As you write each of us is different. Moreover, each of us situation is different. If a person after losing job or bankruptcy, wants to establish another company, in an emergency fund must also take into account such expenditure.
I love this. It is an attempt to an answer which uses fact and logic. I have my amounts set at hard values because I know my monthly draw. I have about a years worth of money in my accounts. I have $10k in my savings, and if I have more than $10k in my checking, I move it to my investments. I pay myself as I am self employed so I manage it pretty tightly. If I truly need it I have $158k in roth contributions, I can get a home equity line (as the house is paid off), plus what ever I have in my regular non-tax sheltered investment account.
Thanks Big-D.
I think I was a little frustrated by the boiler-plate advice and figured I’d make an attempt at something better. I will admit that most of the numbers behind my suggestions were somewhat arbitrary and not meant to be perfect.
64%… I didn’t think for a second this figure would be that high.
It’s pivotal to save money for an emergency fund, you should save every month (even a small amount of money). Of course, the amount depends on your personal and professionnal situation…

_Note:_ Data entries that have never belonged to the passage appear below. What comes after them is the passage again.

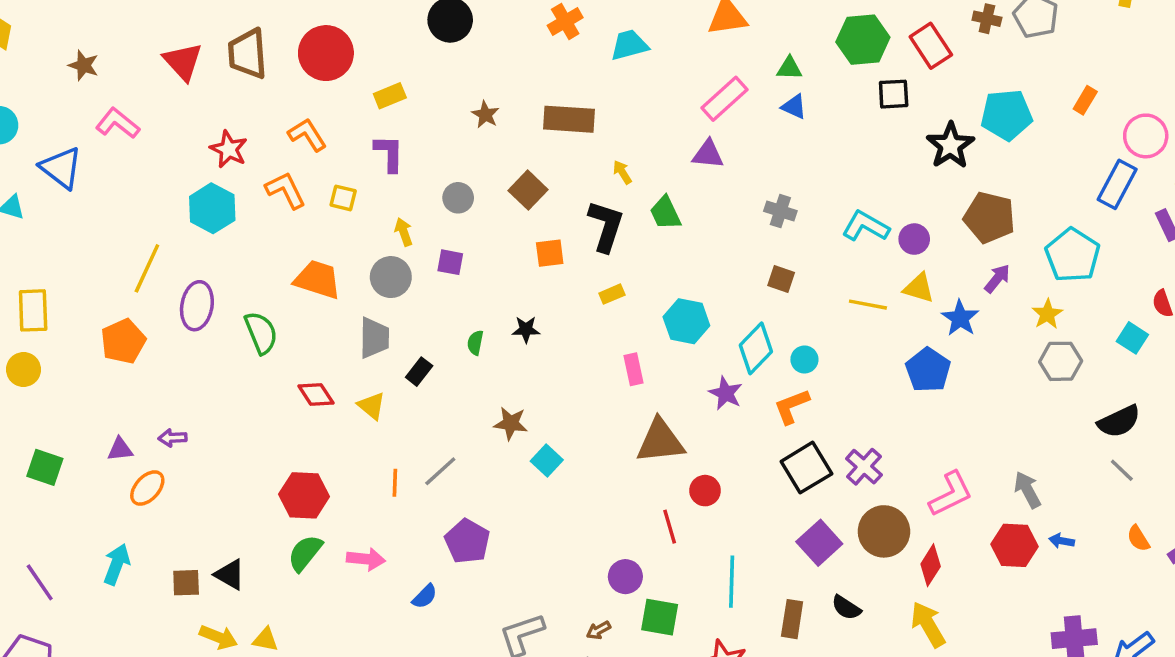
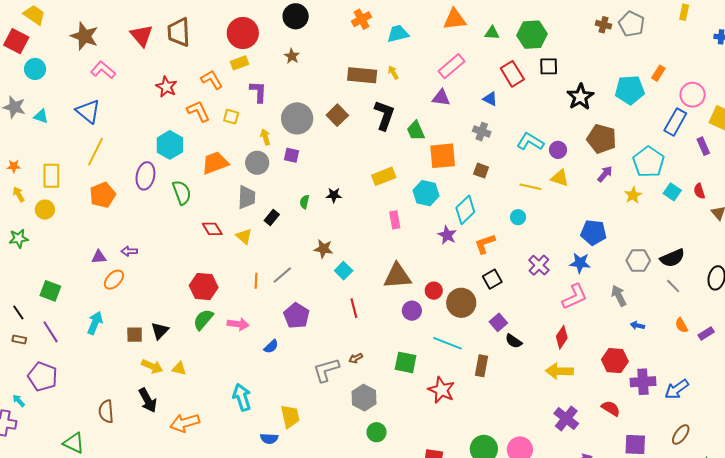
red rectangle: (931, 46) -> (512, 74), moved
red circle: (326, 53) -> (243, 33), moved
brown star: (84, 65) -> (85, 36), size x1.6
green triangle: (789, 68) -> (492, 33), moved
yellow rectangle: (390, 96) -> (239, 63), moved
blue triangle: (794, 107) -> (490, 99), moved
brown star: (485, 115) -> (292, 56), moved
cyan pentagon: (1007, 115) -> (630, 90), moved
blue triangle: (61, 168) -> (88, 111), moved
yellow arrow: (622, 172) -> (393, 73), moved
gray circle: (458, 198) -> (297, 118), size x1.8
cyan hexagon: (212, 208) -> (170, 145), moved
black L-shape: (606, 226) -> (384, 115), moved
orange square: (550, 253) -> (443, 156), moved, size x1.6
yellow line: (147, 268) -> (95, 152), moved
orange trapezoid: (318, 280) -> (215, 163), turned -40
yellow rectangle: (612, 294) -> (384, 176), size x1.6
blue star: (960, 318) -> (580, 263), moved, turned -30
cyan square: (1132, 338) -> (672, 192), moved
cyan circle: (804, 360) -> (518, 217), moved
gray hexagon: (1061, 361) -> (638, 260), moved
blue pentagon: (928, 370) -> (593, 232), moved, turned -30
brown triangle: (660, 441) -> (397, 276), moved
green square: (45, 467) -> (50, 291), moved
purple cross: (864, 467) -> (539, 265), moved
black square: (806, 468) -> (492, 279), size x0.7
red line: (670, 527) -> (354, 308), moved
brown circle: (884, 531) -> (461, 303), moved
purple square: (819, 543) -> (498, 322), size x0.7
red hexagon: (1014, 545) -> (615, 361), moved
black triangle: (230, 575) -> (160, 331), turned 42
purple circle: (625, 577) -> (412, 311), moved
cyan line: (732, 582) -> (447, 343), turned -72
black semicircle: (846, 608) -> (514, 341), moved
yellow arrow: (928, 624) -> (559, 371), turned -60
brown arrow: (598, 630) -> (356, 358), moved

@Lazy Man … As I recently said on a lifehacker post, the biggest problem with personal finance is that it is personal. There are no absolutes. Every situation is different. Skeleton frameworks work best, and fill in with the specific scenarios that apply to that individual. Well thought out arbitrary numbers are much better than SWAG numbers thrown out a lot of the time.
I read an article somewhere (I think it was like Entrepreneur website) and they were talking about the minimum wage and how much you have to make in each state to “live”.
* They used a 2 bedroom, 2 bath apartment from the most expensive city in the state.
* They took the average utility costs. This included cable (with HBO and Showtime), Gas, Electric, Internet, Phone, Cell Phone.
* Then they added the arbitrary numbers that you can only spend 30% of your income on Housing.
Based on those numbers – to live in my state, you have to make $14.81 an hour. Several states where much higher (I think MA was $28.81). My point being that if you understand the framework, you can change it to what makes sense. I took out HBO and showtime, cell phone, lowered the internet costs and those numbers dropped to $9.00 and hour. Much better representation I felt, but since the framework was there, altering it was trivial.
Good points.
I was flipping through this month’s Kiplinger’s and there was a link to Hello Wallet’s Emergency Savings Calculator. I never thought to go look for one before.
Maybe that is the better lesson… have a process and working with it can be more much important than the rule of thumb.